◆ Your instructions: Copy every line of text in the data below character for character, and leave the pictures out of your answer.

* * * *

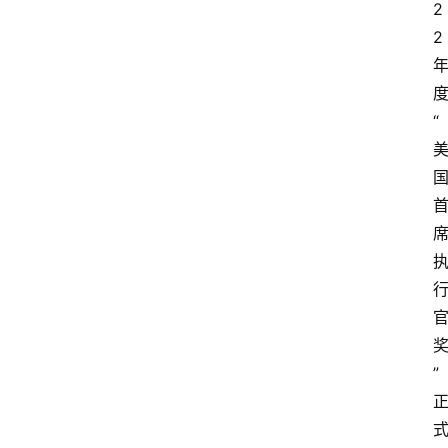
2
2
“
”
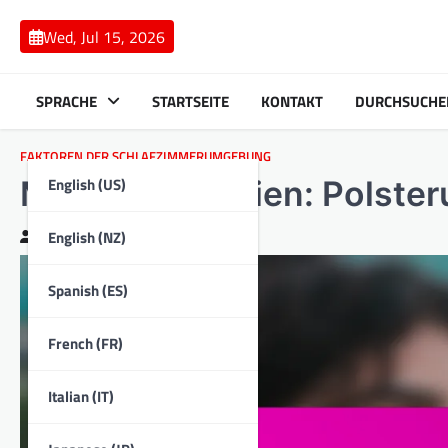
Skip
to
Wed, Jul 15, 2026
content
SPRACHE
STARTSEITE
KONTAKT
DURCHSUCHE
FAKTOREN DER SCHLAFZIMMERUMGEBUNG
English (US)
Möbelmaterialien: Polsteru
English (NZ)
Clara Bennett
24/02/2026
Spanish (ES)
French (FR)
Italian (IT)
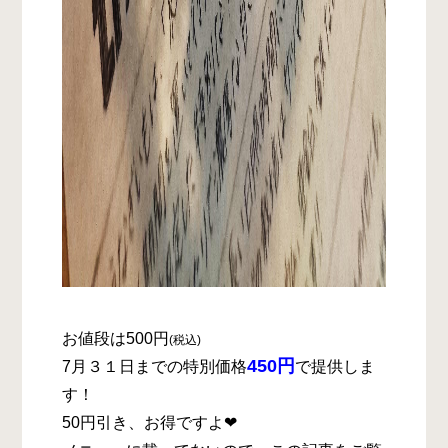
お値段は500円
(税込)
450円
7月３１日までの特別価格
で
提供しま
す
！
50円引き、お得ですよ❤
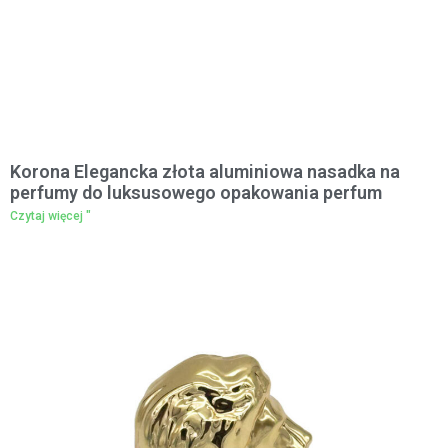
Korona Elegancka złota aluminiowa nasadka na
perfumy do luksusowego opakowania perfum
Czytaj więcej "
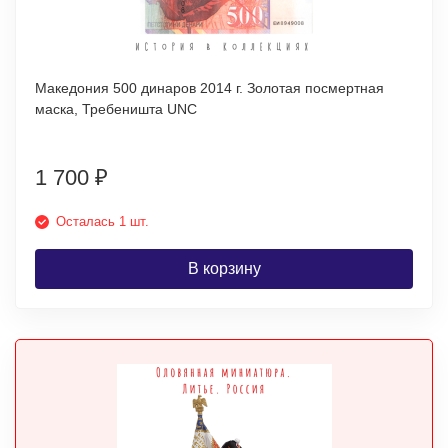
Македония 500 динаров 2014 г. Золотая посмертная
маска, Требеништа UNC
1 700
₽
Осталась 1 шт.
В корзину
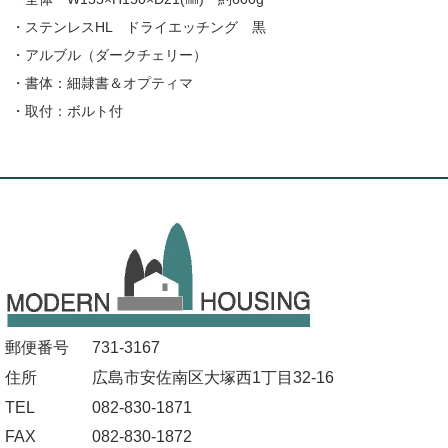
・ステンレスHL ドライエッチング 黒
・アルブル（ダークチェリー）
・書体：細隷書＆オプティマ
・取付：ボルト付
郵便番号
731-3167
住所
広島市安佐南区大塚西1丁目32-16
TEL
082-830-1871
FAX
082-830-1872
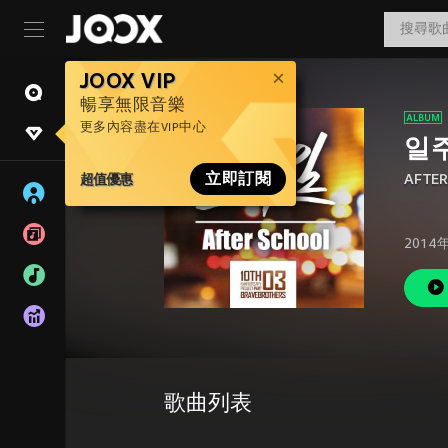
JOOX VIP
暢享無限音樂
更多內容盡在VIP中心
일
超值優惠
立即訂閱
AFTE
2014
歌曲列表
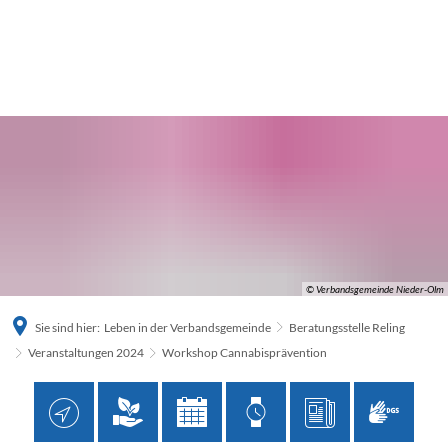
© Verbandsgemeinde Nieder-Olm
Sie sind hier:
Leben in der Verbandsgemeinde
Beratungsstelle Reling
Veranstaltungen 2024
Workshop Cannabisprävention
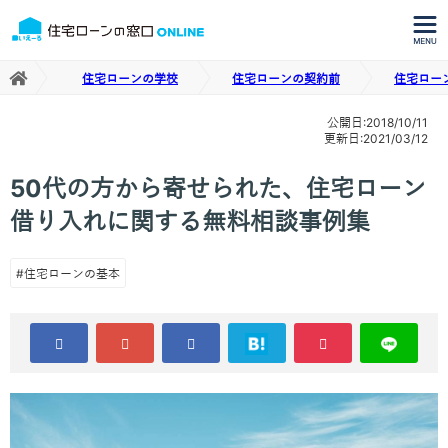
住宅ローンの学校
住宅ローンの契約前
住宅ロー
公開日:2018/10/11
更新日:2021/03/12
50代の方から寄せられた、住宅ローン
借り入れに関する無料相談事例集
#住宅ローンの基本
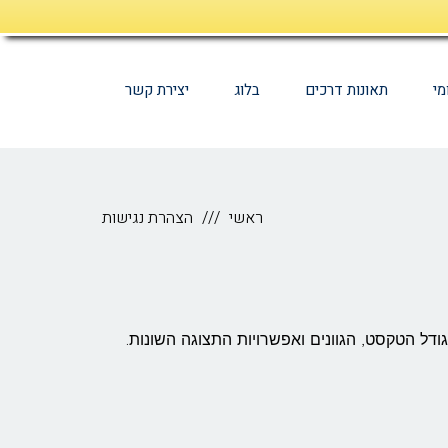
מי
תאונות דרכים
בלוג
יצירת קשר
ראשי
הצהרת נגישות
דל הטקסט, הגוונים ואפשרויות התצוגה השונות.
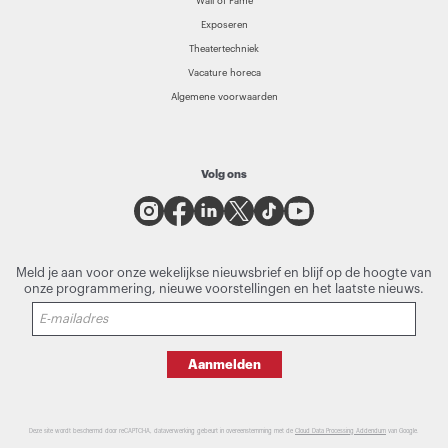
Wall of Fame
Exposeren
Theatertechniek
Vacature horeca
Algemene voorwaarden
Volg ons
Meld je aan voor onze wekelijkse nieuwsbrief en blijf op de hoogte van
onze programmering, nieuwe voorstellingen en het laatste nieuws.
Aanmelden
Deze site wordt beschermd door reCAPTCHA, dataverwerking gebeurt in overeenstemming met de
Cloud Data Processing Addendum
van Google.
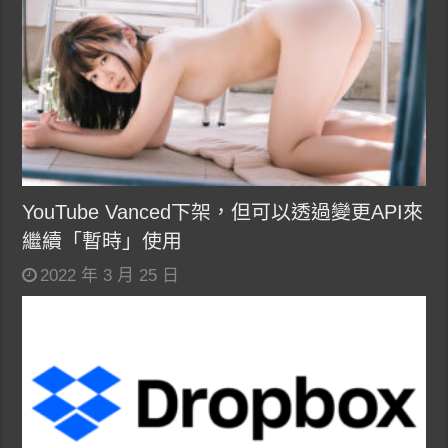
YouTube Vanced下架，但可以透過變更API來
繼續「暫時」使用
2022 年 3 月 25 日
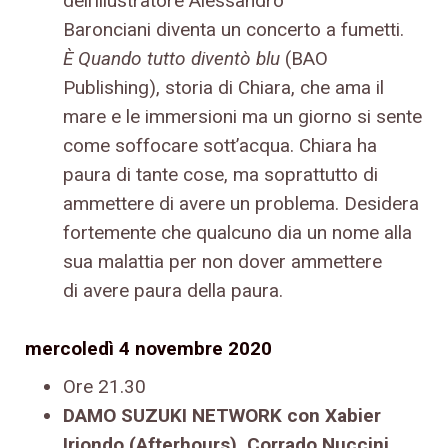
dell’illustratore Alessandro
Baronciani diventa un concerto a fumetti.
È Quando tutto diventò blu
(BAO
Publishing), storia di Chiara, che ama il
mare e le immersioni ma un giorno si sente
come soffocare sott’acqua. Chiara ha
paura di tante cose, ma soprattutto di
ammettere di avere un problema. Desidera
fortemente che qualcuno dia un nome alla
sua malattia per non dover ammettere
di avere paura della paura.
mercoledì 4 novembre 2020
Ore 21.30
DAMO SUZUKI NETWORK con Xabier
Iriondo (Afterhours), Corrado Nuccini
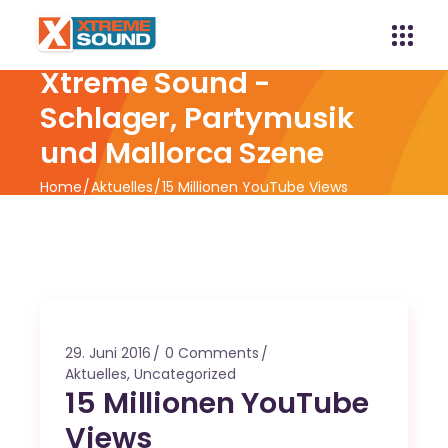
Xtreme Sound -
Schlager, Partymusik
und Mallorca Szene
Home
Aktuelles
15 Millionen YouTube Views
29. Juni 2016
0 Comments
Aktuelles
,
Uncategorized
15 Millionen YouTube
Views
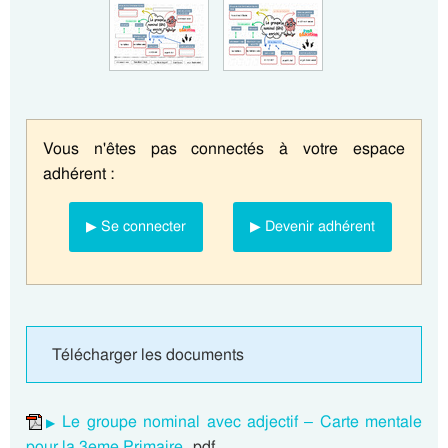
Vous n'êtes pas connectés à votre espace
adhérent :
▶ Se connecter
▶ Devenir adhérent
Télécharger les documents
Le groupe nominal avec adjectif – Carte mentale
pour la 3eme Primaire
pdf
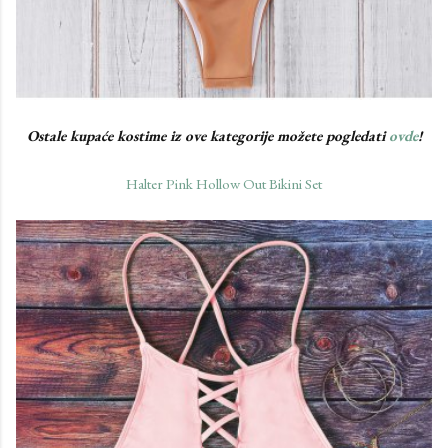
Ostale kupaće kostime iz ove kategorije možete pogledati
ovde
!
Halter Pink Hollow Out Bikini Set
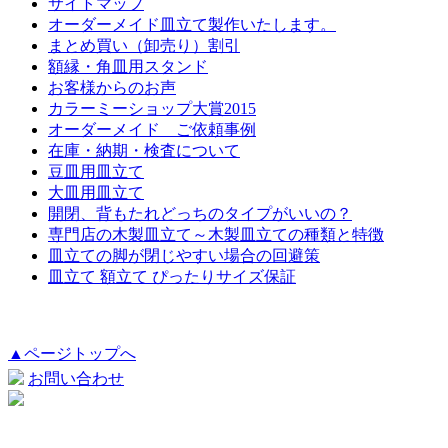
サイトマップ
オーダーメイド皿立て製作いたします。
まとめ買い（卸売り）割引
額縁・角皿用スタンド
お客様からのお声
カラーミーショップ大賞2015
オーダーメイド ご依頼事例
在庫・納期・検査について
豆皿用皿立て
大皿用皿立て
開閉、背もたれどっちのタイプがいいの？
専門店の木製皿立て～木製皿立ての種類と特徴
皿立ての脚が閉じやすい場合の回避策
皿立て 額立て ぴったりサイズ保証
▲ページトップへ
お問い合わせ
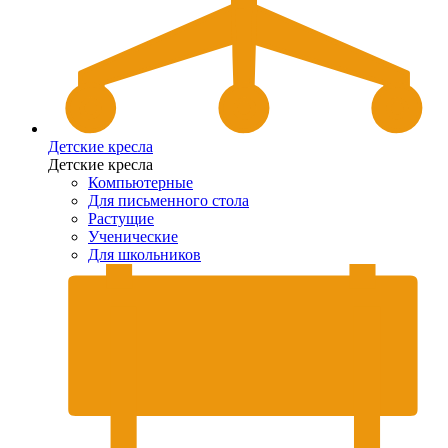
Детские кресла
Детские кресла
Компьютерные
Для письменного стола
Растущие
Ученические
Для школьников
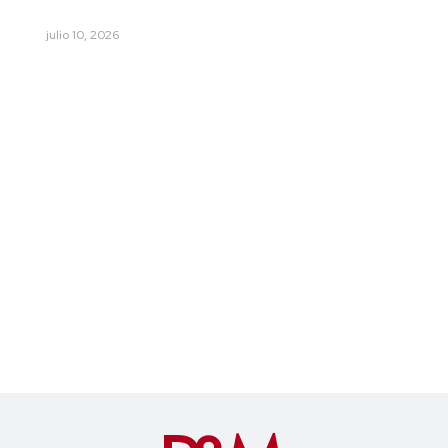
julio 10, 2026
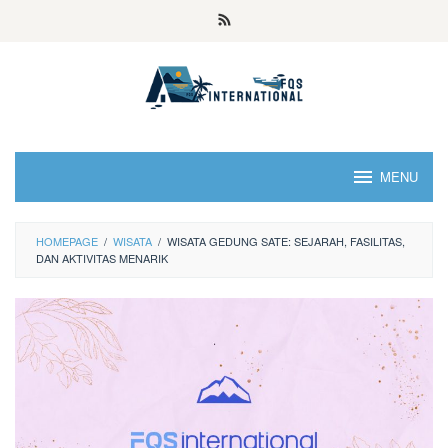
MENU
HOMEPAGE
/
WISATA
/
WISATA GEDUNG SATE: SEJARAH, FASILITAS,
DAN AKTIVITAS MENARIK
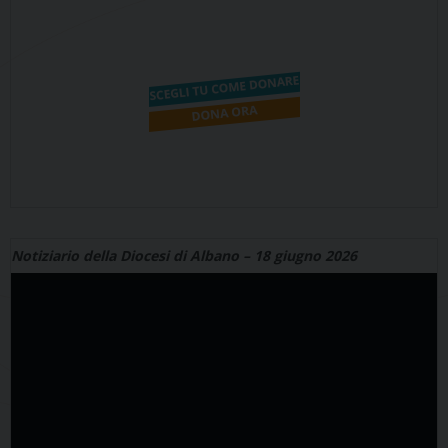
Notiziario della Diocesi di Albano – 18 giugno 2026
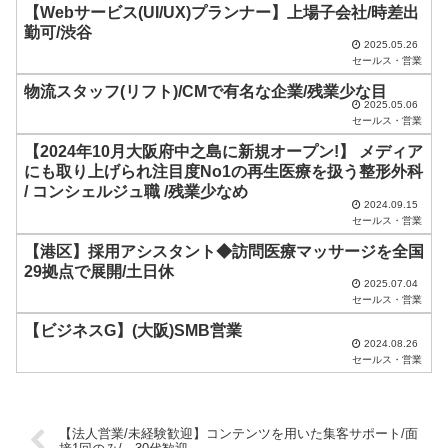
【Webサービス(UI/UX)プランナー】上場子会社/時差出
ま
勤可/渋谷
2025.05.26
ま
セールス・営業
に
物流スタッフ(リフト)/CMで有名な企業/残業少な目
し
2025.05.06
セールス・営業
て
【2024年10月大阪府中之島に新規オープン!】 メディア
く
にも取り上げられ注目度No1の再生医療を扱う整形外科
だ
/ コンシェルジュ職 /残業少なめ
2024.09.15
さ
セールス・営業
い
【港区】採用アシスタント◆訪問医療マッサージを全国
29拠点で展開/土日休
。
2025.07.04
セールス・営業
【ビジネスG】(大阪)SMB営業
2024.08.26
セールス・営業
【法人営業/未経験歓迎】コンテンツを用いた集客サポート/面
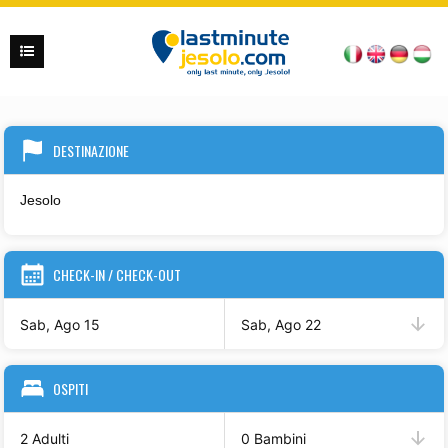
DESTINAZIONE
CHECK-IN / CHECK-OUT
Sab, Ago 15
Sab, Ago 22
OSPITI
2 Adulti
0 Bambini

* * * *

◆ Written response:
2
2
“
”
Skip
to
Wed, Jul 15, 2026
content
SPRACHE
STARTSEITE
KONTAKT
DURCHSUCHE
FAKTOREN DER SCHLAFZIMMERUMGEBUNG
English (US)
Möbelmaterialien: Polsteru
English (NZ)
Clara Bennett
24/02/2026
Spanish (ES)
French (FR)
Italian (IT)
お値段は500円
(税込)
450円
7月３１日までの特別価格
で
提供しま
す
！
50円引き、お得ですよ❤
Korona Elegancka złota aluminiowa nasadka na
perfumy do luksusowego opakowania perfum
Czytaj więcej "
Македония 500 динаров 2014 г. Золотая посмертная
маска, Требеништа UNC
1 700
₽
Осталась 1 шт.
В корзину
・ステンレスHL ドライエッチング 黒
・アルブル（ダークチェリー）
・書体：細隷書＆オプティマ
・取付：ボルト付
郵便番号
731-3167
住所
広島市安佐南区大塚西1丁目32-16
TEL
082-830-1871
FAX
082-830-1872
JOOX VIP
暢享無限音樂
更多內容盡在VIP中心
일
超值優惠
立即訂閱
AFTE
2014
歌曲列表
© Verbandsgemeinde Nieder-Olm
Sie sind hier:
Leben in der Verbandsgemeinde
Beratungsstelle Reling
Veranstaltungen 2024
Workshop Cannabisprävention
住宅ローンの学校
住宅ローンの契約前
住宅ロー
公開日:2018/10/11
更新日:2021/03/12
50代の方から寄せられた、住宅ローン
借り入れに関する無料相談事例集
#住宅ローンの基本
מי
תאונות דרכים
בלוג
יצירת קשר
ראשי
הצהרת נגישות
דל הטקסט, הגוונים ואפשרויות התצוגה השונות.
Wall of Fame
Exposeren
Theatertechniek
Vacature horeca
Algemene voorwaarden
Volg ons
Meld je aan voor onze wekelijkse nieuwsbrief en blijf op de hoogte van
onze programmering, nieuwe voorstellingen en het laatste nieuws.
Aanmelden
Deze site wordt beschermd door reCAPTCHA, dataverwerking gebeurt in overeenstemming met de
Cloud Data Processing Addendum
van Google.
YouTube Vanced下架，但可以透過變更API來
繼續「暫時」使用
2022 年 3 月 25 日
dell’illustratore Alessandro
Baronciani diventa un concerto a fumetti.
È Quando tutto diventò blu
(BAO
Publishing), storia di Chiara, che ama il
mare e le immersioni ma un giorno si sente
come soffocare sott’acqua. Chiara ha
paura di tante cose, ma soprattutto di
ammettere di avere un problema. Desidera
fortemente che qualcuno dia un nome alla
sua malattia per non dover ammettere
di avere paura della paura.
mercoledì 4 novembre 2020
Ore 21.30
DAMO SUZUKI NETWORK con Xabier
Iriondo (Afterhours), Corrado Nuccini
Xtreme Sound -
Schlager, Partymusik
und Mallorca Szene
Home
Aktuelles
15 Millionen YouTube Views
29. Juni 2016
0 Comments
Aktuelles
,
Uncategorized
15 Millionen YouTube
Views
Vous n'êtes pas connectés à votre espace
adhérent :
▶ Se connecter
▶ Devenir adhérent
Télécharger les documents
Le groupe nominal avec adjectif – Carte mentale
pour la 3eme Primaire
pdf
Ostale kupaće kostime iz ove kategorije možete pogledati
ovde
!
Halter Pink Hollow Out Bikini Set
サイトマップ
オーダーメイド皿立て製作いたします。
まとめ買い（卸売り）割引
額縁・角皿用スタンド
お客様からのお声
カラーミーショップ大賞2015
オーダーメイド ご依頼事例
在庫・納期・検査について
豆皿用皿立て
大皿用皿立て
開閉、背もたれどっちのタイプがいいの？
専門店の木製皿立て～木製皿立ての種類と特徴
皿立ての脚が閉じやすい場合の回避策
皿立て 額立て ぴったりサイズ保証
▲ページトップへ
お問い合わせ
Детские кресла
Детские кресла
Компьютерные
Для письменного стола
Растущие
Ученические
Для школьников
julio 10, 2026
MENU
HOMEPAGE
/
WISATA
/
WISATA GEDUNG SATE: SEJARAH, FASILITAS,
DAN AKTIVITAS MENARIK
Notiziario della Diocesi di Albano – 18 giugno 2026
【Webサービス(UI/UX)プランナー】上場子会社/時差出
ま
勤可/渋谷
2025.05.26
ま
セールス・営業
に
物流スタッフ(リフト)/CMで有名な企業/残業少な目
し
2025.05.06
セールス・営業
て
【2024年10月大阪府中之島に新規オープン!】 メディア
く
にも取り上げられ注目度No1の再生医療を扱う整形外科
だ
/ コンシェルジュ職 /残業少なめ
2024.09.15
さ
セールス・営業
い
【港区】採用アシスタント◆訪問医療マッサージを全国
29拠点で展開/土日休
。
2025.07.04
セールス・営業
【ビジネスG】(大阪)SMB営業
2024.08.26
セールス・営業
【法人営業/未経験歓迎】コンテンツを用いた集客サポート/面
DESTINAZIONE
CHECK-IN / CHECK-OUT
Sab, Ago 15
Sab, Ago 22
OSPITI
2 Adulti
0 Bambini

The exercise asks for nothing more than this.